DATA FOR REVIEW |
※ ※ ※
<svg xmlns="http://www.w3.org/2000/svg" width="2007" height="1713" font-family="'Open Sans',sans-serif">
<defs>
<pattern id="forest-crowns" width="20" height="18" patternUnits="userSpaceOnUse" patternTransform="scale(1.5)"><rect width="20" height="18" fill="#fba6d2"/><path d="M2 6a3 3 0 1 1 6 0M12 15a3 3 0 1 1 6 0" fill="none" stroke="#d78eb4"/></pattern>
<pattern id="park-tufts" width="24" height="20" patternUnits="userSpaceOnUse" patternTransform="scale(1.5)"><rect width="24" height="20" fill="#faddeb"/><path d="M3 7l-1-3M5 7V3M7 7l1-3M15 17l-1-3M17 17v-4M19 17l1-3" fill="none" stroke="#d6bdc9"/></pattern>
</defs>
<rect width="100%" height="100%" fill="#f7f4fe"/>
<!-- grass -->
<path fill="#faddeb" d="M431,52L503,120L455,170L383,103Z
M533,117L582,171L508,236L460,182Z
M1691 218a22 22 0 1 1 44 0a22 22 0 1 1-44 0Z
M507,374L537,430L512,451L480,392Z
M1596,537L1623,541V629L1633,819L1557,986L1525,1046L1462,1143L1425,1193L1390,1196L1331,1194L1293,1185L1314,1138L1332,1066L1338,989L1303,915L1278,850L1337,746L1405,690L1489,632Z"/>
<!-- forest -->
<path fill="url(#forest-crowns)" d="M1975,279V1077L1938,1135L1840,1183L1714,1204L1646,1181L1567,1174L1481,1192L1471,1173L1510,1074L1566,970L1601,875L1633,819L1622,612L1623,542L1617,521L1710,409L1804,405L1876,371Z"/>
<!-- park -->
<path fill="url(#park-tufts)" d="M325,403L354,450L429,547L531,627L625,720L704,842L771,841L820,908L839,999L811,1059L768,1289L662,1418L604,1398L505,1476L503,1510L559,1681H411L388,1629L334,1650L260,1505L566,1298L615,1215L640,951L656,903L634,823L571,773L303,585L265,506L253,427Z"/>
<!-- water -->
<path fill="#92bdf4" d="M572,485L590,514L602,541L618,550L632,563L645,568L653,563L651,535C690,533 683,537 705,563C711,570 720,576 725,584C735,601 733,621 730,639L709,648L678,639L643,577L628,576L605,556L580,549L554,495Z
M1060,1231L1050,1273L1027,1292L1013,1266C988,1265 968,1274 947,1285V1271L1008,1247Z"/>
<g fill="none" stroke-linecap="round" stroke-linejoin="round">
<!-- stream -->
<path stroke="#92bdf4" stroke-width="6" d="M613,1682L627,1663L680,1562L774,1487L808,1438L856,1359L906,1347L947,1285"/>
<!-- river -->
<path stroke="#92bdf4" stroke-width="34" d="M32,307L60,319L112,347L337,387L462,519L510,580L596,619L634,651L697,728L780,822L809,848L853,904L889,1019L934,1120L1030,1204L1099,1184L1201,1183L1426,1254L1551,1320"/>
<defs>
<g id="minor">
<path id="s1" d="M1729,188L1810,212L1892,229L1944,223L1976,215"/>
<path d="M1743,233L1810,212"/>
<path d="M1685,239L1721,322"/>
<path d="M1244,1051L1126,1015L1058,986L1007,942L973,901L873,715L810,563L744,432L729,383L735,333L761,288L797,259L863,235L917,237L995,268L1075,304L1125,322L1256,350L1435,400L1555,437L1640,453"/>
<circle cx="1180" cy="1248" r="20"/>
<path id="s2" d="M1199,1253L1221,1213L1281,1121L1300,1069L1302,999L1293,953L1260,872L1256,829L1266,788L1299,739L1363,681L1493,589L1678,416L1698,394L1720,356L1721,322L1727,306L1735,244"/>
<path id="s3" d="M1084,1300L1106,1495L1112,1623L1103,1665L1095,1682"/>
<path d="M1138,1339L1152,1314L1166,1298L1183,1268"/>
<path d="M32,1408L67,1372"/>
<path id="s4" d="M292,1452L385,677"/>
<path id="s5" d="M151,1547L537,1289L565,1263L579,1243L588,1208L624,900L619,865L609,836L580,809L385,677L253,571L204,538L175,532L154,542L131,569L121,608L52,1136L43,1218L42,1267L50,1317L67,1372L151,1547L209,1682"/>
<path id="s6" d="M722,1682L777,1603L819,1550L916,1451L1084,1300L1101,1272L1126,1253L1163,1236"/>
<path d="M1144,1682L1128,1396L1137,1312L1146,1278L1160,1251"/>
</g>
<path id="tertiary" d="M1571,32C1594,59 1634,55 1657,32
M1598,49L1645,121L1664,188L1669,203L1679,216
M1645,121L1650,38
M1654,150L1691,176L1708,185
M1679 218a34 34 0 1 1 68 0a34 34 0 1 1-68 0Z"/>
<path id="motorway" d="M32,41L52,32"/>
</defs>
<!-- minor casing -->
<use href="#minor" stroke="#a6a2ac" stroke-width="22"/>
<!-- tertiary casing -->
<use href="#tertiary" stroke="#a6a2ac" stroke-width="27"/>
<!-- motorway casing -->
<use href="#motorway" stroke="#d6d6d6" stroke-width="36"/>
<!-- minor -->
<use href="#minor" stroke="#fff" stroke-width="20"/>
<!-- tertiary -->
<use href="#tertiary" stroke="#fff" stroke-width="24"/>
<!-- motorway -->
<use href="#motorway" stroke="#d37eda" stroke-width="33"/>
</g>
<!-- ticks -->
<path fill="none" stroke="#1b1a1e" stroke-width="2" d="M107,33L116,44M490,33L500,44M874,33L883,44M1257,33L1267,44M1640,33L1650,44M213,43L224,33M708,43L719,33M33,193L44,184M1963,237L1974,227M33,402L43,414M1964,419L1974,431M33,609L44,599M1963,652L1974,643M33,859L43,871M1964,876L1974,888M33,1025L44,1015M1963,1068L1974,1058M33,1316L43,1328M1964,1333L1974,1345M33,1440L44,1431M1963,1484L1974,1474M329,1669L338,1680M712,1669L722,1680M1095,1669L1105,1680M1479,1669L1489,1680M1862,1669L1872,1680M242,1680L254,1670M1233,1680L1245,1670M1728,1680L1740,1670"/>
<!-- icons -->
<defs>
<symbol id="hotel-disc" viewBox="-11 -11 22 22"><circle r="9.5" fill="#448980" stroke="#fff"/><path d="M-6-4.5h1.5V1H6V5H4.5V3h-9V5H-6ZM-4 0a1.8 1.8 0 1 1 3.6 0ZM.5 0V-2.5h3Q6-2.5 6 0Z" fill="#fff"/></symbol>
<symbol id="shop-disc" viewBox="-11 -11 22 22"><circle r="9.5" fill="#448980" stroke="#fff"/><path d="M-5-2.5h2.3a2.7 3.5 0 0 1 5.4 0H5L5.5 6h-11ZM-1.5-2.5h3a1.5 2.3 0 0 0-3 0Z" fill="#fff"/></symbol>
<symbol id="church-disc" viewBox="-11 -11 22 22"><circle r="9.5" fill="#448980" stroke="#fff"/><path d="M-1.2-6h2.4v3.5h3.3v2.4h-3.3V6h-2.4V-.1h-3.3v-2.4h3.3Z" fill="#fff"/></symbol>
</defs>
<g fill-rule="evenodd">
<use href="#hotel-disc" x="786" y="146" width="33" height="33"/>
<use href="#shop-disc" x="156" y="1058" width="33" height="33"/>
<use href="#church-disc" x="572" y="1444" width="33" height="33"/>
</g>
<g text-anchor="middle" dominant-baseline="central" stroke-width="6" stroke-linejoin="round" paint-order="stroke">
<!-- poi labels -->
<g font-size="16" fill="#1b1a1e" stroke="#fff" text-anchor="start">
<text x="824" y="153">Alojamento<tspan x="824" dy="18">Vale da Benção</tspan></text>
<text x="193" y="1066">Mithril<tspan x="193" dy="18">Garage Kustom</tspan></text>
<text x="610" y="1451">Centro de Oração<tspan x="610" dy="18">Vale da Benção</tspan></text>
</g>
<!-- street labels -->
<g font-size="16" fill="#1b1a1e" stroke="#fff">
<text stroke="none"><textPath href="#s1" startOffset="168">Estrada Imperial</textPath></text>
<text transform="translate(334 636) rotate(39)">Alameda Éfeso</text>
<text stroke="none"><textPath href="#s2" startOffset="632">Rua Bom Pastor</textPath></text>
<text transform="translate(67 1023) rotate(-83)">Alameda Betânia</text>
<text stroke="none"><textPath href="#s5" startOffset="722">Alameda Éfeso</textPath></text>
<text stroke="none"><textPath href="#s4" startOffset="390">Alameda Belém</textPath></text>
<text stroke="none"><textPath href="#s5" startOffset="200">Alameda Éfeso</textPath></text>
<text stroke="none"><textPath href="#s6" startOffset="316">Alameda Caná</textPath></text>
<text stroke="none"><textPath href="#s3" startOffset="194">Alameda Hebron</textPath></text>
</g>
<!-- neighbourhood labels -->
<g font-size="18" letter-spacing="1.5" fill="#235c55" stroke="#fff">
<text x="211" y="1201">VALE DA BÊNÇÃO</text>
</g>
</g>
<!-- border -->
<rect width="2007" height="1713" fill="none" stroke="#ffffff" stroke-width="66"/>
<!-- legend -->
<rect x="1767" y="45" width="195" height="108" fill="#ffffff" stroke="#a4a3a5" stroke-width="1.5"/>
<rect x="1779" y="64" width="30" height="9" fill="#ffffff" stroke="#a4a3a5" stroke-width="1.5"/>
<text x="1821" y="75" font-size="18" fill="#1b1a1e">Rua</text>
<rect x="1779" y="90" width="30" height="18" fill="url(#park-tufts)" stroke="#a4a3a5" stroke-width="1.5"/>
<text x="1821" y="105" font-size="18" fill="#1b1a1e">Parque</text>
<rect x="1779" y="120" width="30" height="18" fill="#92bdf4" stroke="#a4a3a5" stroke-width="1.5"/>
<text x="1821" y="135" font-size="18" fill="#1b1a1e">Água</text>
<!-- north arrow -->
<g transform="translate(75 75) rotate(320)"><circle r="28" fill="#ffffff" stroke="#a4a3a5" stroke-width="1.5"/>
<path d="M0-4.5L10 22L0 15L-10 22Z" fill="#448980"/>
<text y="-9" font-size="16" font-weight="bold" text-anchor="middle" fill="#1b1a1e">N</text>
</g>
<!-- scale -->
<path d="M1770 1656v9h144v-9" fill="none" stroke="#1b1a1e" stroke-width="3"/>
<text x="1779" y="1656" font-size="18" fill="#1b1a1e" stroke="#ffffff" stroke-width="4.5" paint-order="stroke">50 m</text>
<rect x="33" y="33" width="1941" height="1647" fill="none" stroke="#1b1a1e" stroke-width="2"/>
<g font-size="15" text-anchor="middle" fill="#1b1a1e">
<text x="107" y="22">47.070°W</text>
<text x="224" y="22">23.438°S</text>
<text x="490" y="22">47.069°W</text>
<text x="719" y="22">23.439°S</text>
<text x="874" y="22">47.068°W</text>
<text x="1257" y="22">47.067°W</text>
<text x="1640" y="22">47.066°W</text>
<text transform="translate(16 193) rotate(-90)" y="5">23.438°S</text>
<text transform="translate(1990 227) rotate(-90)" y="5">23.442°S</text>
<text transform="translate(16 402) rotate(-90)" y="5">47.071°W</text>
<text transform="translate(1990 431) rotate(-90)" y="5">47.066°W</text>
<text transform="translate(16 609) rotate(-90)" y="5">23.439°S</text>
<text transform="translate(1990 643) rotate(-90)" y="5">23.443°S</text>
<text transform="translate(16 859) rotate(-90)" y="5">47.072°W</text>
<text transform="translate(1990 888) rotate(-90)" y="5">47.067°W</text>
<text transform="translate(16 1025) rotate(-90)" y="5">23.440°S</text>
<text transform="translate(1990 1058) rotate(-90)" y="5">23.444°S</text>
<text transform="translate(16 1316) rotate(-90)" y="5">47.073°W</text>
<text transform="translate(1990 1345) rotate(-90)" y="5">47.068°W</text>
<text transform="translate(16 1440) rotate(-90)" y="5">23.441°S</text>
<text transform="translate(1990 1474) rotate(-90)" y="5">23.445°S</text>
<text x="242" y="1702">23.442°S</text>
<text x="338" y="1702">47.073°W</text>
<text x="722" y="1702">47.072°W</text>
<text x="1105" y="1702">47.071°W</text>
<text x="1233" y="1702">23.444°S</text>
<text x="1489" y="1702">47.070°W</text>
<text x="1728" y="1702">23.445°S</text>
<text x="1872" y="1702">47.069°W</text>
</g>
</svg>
※ ※ ※
ASSIGNED TASK | Select all lines in the listing that include the word "linejoin".

FINISHED EXERCISE |
<g fill="none" stroke-linecap="round" stroke-linejoin="round">
<g text-anchor="middle" dominant-baseline="central" stroke-width="6" stroke-linejoin="round" paint-order="stroke">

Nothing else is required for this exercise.